← Back to dbsql

Window Functions and CTEs Introduction

2 min read

Session 5

Last time

We saw:

  • OLAP vs OLTP databases
  • ERD and how to generate it in pgAdmin, also generating the SQL that creates the schema
  • insertion, update and deletion anomalies
  • the problem with NULL values and why it's best to avoid them
  • anomalies
  • normalization
  • normal forms: 1NF, 2NF, 3NF

We started working on the normalization of the trees table


recap normalization on the domain column

Taking the column domain as example, let's first make sure that the column is a good candidate for normalization

domain is a categorical column, with null values and many uniques. We have inserts, updates and deletion anomalies. normalization is a must.
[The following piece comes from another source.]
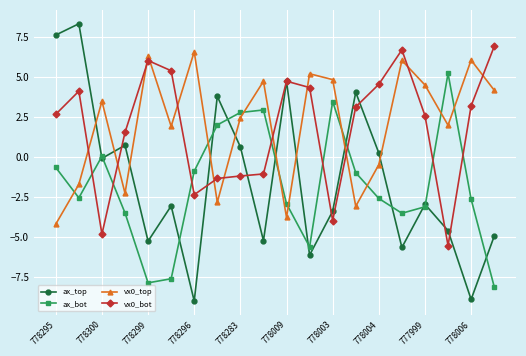

True or false: ax_bot and vx0_top cross at least once.

True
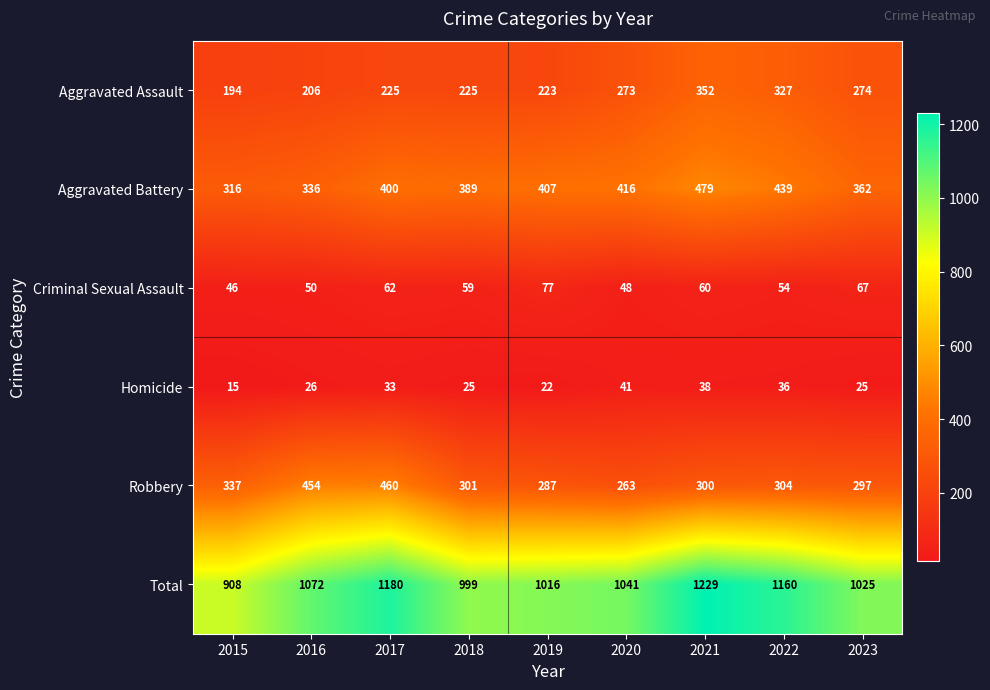

Rank the series at 2022 from lowest to highest value.

Homicide, Criminal Sexual Assault, Robbery, Aggravated Assault, Aggravated Battery, Total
The process has the following steps:

  1. create the new table with correct values
  • create a new domains table (id, domain)
  • import UNIQUE and NOT NULL domain values from trees to the table domains.
    • Best if values are sorted alphabetically.
    • extra processing may be needed: lowercase, trim, remove special characters
  1. reconcile the data in the main trees table
  • add a domain_id key in the trees table
  • reconcile the foreign key with the primary key: trees.domain_id with the domain.id
  • add a constraint on that key so that it is a foreign key in the trees table referencing the domains table
  1. check and clean
  • check that all trees records have a valid domain_id
  • drop the domain column in trees

Today and next time

Window functions and CTEs

We'll use the movies db dataset to work with:

  • window functions : ROW_NUMBER(), RANK(), ... , OVER(Partition by ...)
  • Common Table Expressions : WITH ... AS (sql) SELECT ....
  • practice on the trees db

EOD

  • you can write queries using window function and CTEs